A full, exact copy of the listing is needed, with images omitted.

• _Source material_
○ ○ ○ ○ ○ ○ ○

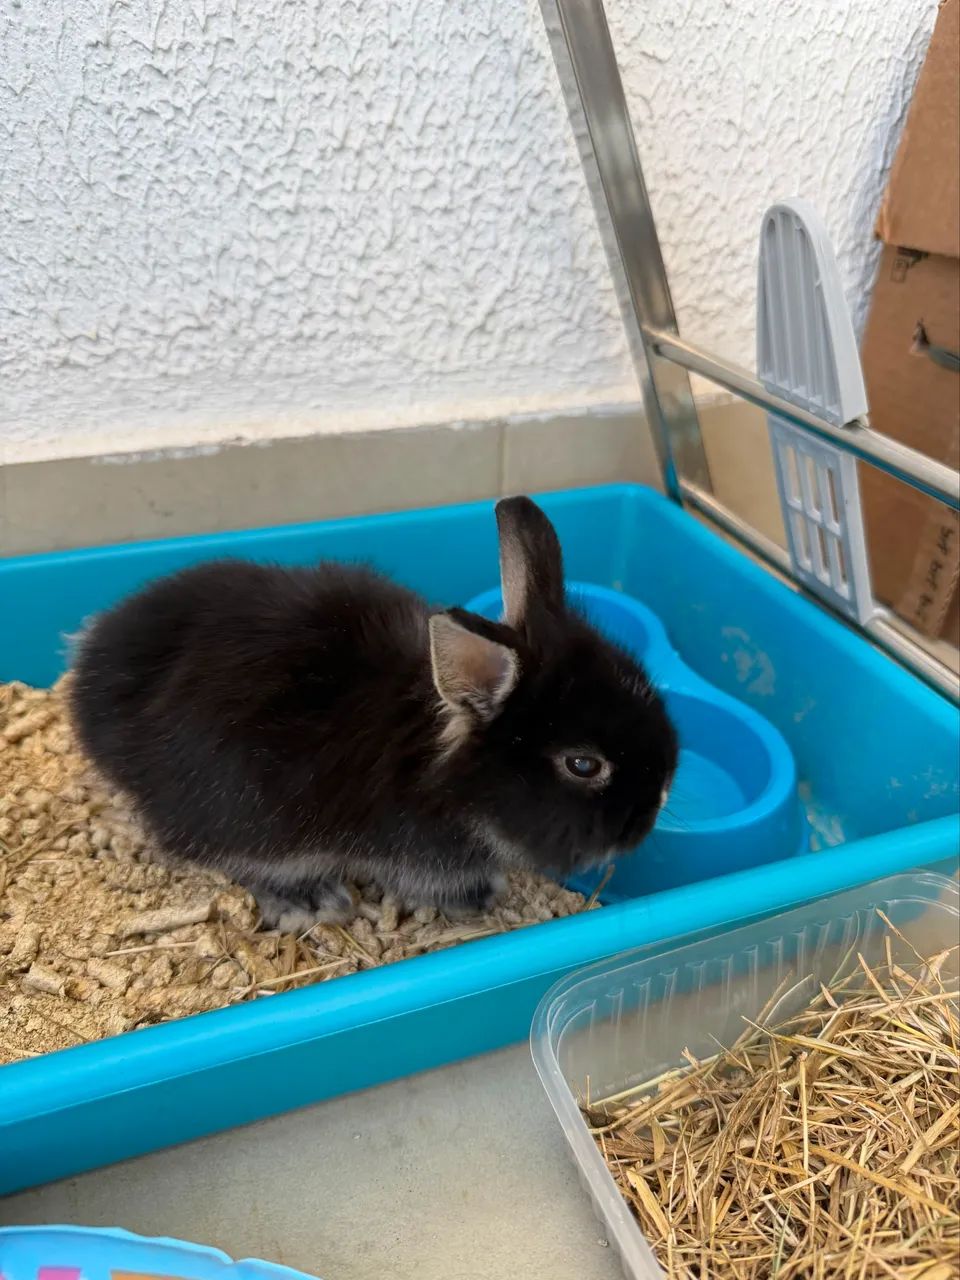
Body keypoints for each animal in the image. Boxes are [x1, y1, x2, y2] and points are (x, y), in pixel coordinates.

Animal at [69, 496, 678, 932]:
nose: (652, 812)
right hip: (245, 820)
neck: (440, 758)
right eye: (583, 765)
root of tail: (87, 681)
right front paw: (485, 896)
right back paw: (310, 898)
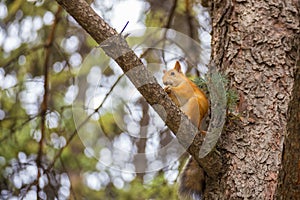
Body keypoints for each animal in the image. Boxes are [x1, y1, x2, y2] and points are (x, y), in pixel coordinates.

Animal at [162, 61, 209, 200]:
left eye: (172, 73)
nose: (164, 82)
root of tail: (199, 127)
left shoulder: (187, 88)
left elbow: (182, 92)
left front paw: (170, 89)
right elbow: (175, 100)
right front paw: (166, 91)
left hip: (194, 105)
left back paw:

○ ○ ○ ○ ○ ○ ○

• _Response box_
Body keypoints for each animal in the image. Boxes are [x1, y1, x2, y2] and points are (x, y), in pixel coordinates.

Animal at [69, 496, 678, 932]:
nose: (652, 812)
right hip: (245, 820)
neck: (440, 758)
right eye: (583, 765)
root of tail: (87, 681)
right front paw: (485, 896)
right back paw: (310, 898)
Body keypoints for each animal in the image. Boxes are [x1, y1, x2, y2] and points are (x, y), in pixel coordinates.

Animal at [162, 61, 209, 200]:
left eye: (172, 73)
nose: (164, 82)
root of tail: (199, 127)
left shoulder: (187, 88)
left elbow: (182, 92)
left front paw: (170, 89)
right elbow: (175, 100)
right front paw: (166, 91)
left hip: (194, 105)
left back paw:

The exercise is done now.